Un lavoro preciso, accurato e diligente, ma didascalico e intuibile, fino a qui – dove quel fino a qui, appunto, è la chiave di volta.
Già perché, sfruttato l’escamotage dell’appesantire i personaggi con vestiti sempre più stratificati e conformistici… dopo essersi bruciato l’espediente del togliere, ogni volta, uno strato al letto – non a caso, le sole parole che verranno dette, in tutto lo spettacolo, riguarderanno la cipolla e la sua meravigliosa capacità di essere uguale a sé in tutti suoi strati: allo steso modo vulnerabili, senza filtri, censure o protezioni -, quello che di fatto è il secondo movimento dello spettacolo finalmente imbrocca un’intuizione a tal punto felice da farlo decollare.
È la maschera. Pensato forse come ulteriore elemento di “appesantimento” di quel sé che l’età, il tempo, le circostanze patinano fino a render quasi irriconoscibile, di fatto i Gordi ne mostrano tutto il dirompente potere liberatorio.

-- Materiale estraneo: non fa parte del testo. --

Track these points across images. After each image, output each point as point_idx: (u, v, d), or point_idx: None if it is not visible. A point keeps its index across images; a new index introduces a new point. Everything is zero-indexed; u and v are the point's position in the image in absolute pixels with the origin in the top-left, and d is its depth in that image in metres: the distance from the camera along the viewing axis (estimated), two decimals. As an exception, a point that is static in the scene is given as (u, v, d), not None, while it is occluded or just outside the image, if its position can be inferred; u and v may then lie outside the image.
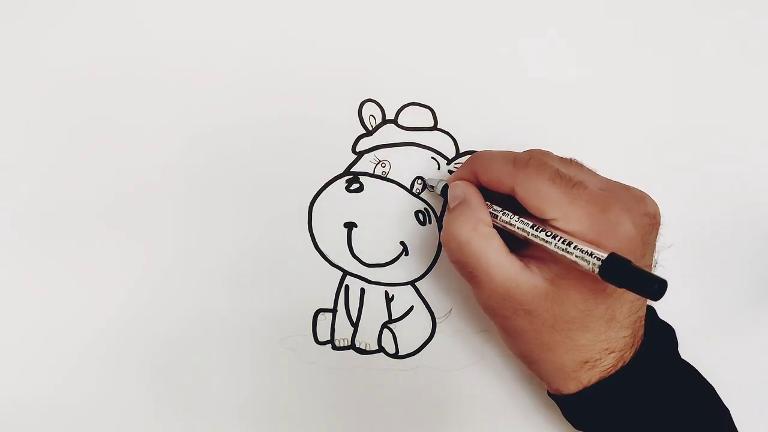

Indossata la maschera, infatti, il corpo è costretto ad assumere su di sé quell’espressività più spesso delegata alla mimica facciale – oltre che occorre una ben precisa capacità prossemica affinché la maschera riesca a far apprezzare le proprie forme, esaltate dal sapiente uso delle luci. Così la seconda parte – intervallata da un latelliano severo momento di decostruzione degli ambienti, che per un istante incupisce lo spirito altrimenti leggero e ironico, che il mutar della situazione comunque non riesce a scalfire -, è giocata in un campo lunghissimo di gusto più cinematografico che teatrale – pur al netto della particolarissima configurazione della Sala Tre del Parenti -, che evoca suggestioni e ribadisce le affinità della regia di Riccardo Pippa con la settima arte. E’ qui che le maschere sfigurate della vecchiaia liberano i corpi degli attori straordinariamente capaci nel restituire non solo i tremori e le incertezze di membra ormai consumate dall’età, ma, non di meno, il rarefatto infantilismo di menti regressivamente intorpidite e forse già pronte ad altri voli. Così se il dettagliato valzer della seconda parte scivola via dolce, struggente, ironico, giocoso e delicato, proprio come una Rossana – oggetto di burla e di desiderio nelle dinamiche dell’ospizio -, la forse pur preparatoria parte precedente sembra quasi solo il prodromico e ridondante ricordo di qualcosa che, se anche in parte rimosso, non inficia la garbata poesia di un non di per sé facile eppure lirico, emozionante e, contro ogni intenzione, fin commovente epilogo.